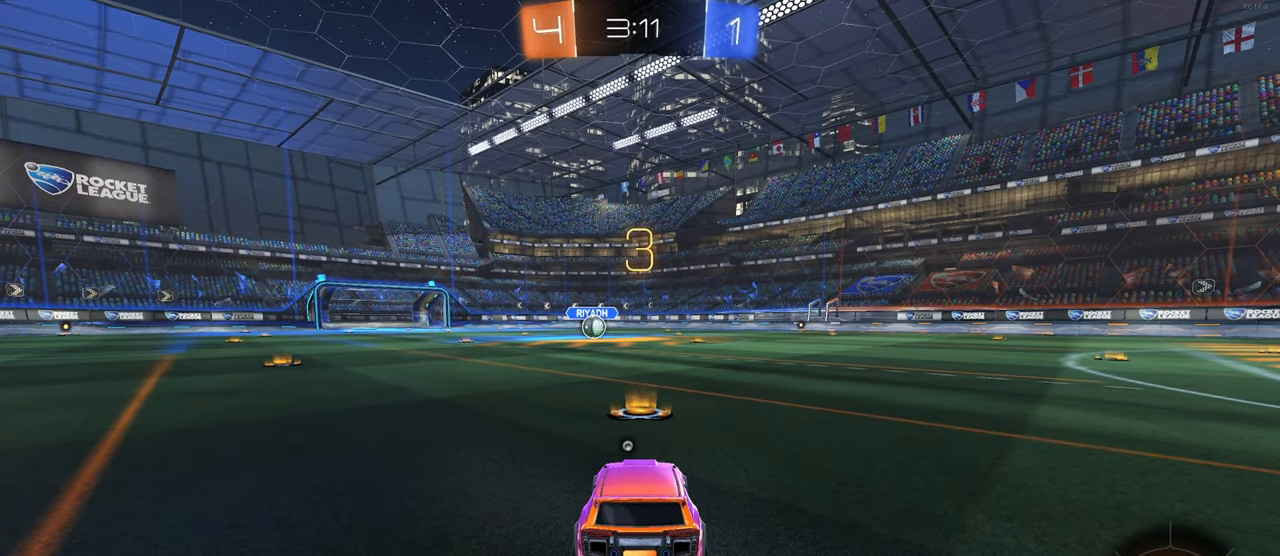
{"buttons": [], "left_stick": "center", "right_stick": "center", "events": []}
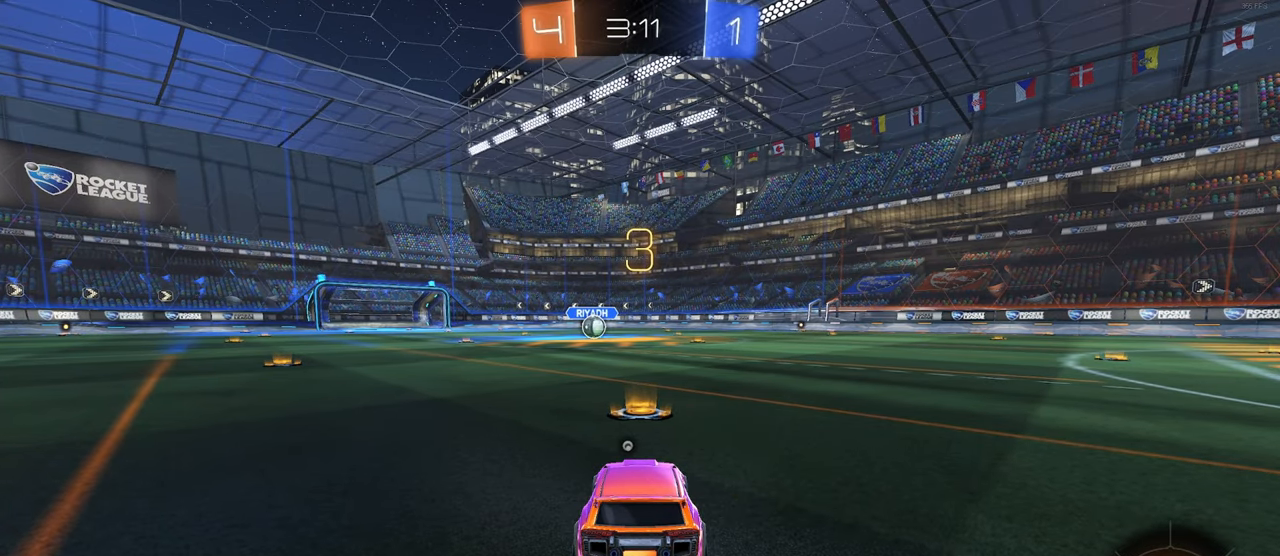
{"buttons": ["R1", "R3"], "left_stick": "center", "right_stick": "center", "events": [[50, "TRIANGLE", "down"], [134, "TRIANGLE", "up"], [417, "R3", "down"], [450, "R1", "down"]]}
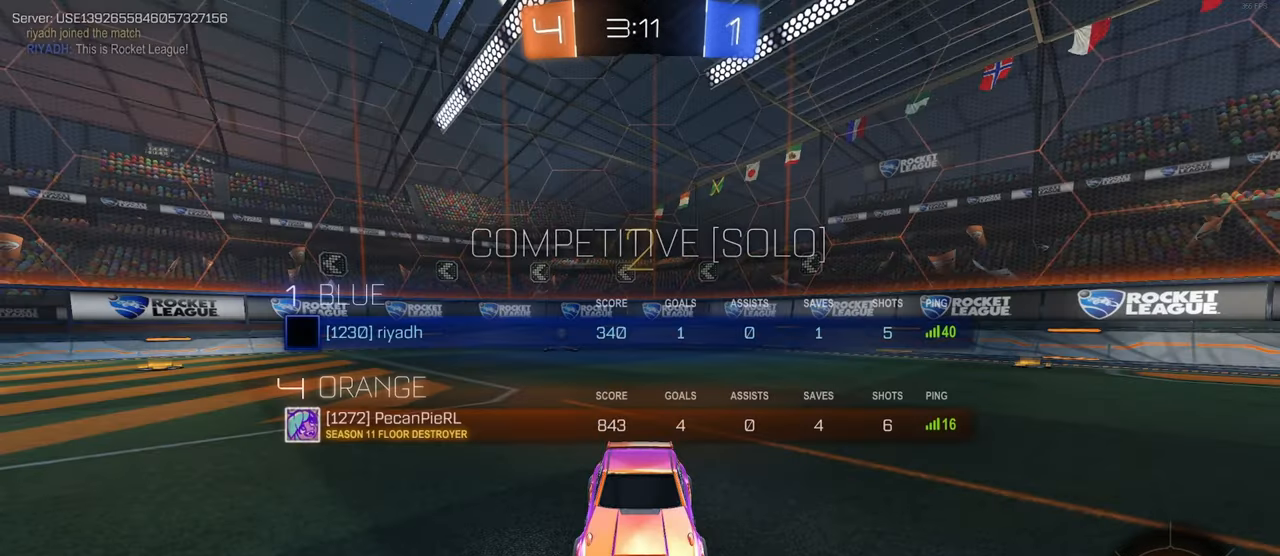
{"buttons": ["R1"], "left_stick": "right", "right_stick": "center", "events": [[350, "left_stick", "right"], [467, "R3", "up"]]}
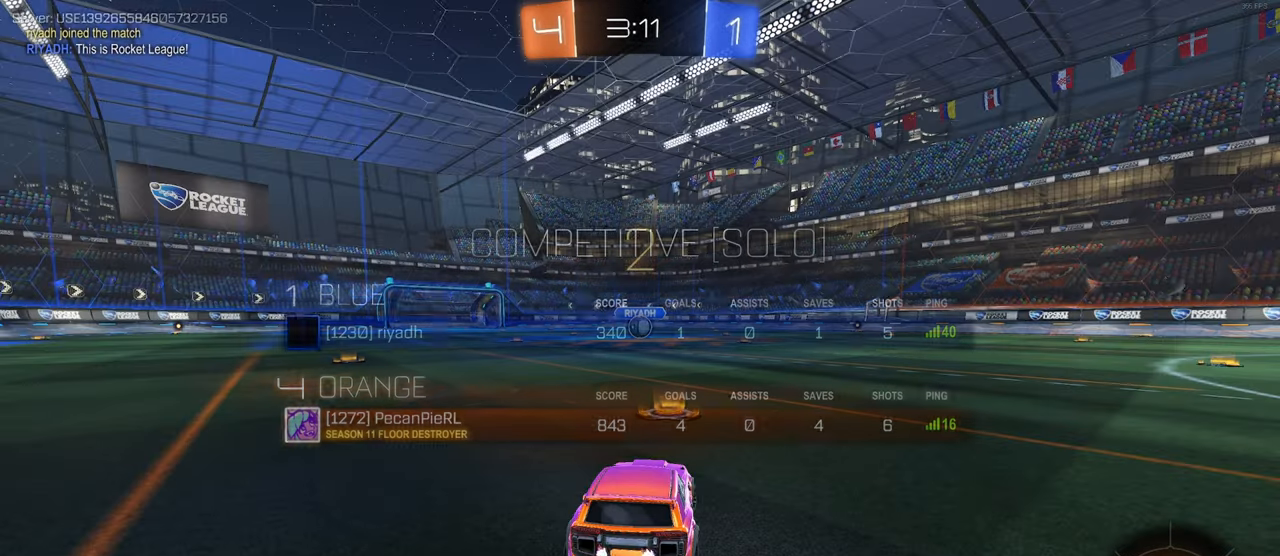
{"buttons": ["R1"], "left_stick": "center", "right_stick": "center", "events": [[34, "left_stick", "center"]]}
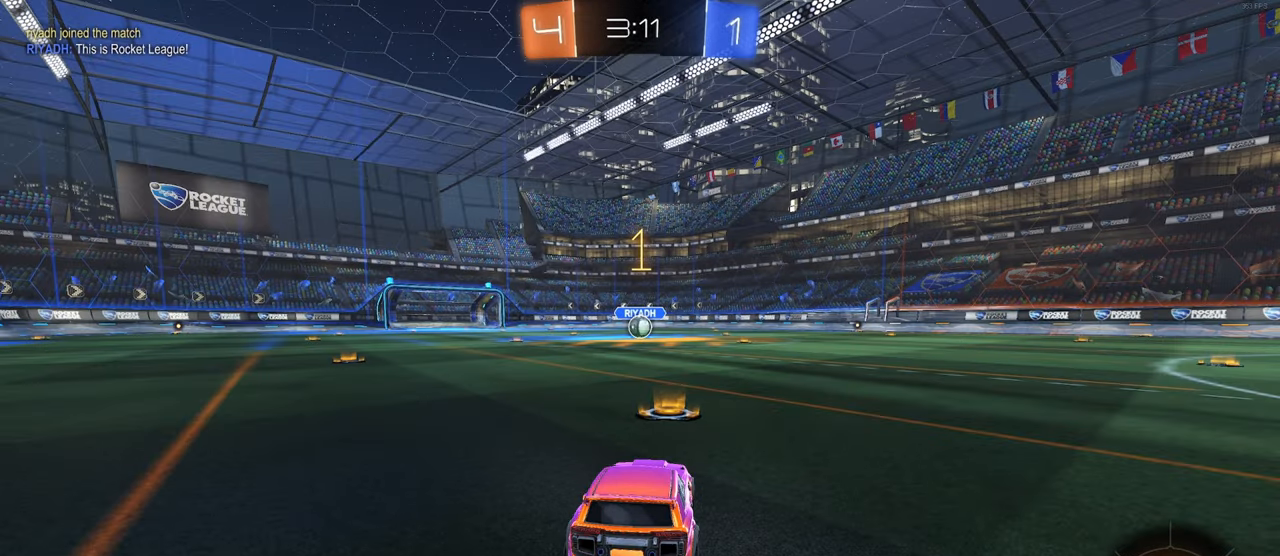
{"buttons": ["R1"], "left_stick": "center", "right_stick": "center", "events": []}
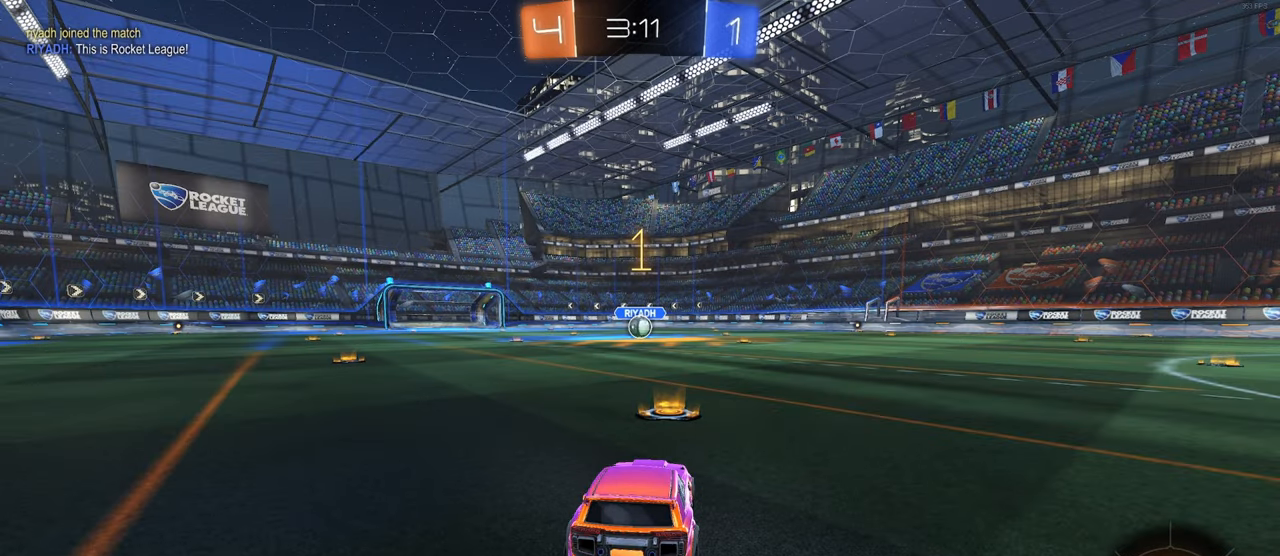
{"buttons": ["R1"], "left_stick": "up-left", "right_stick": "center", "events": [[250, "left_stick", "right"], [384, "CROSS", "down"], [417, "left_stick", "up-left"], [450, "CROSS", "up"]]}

***

Return only the count of lines in the records that hold the word "down".

RESPONSE AREA: 2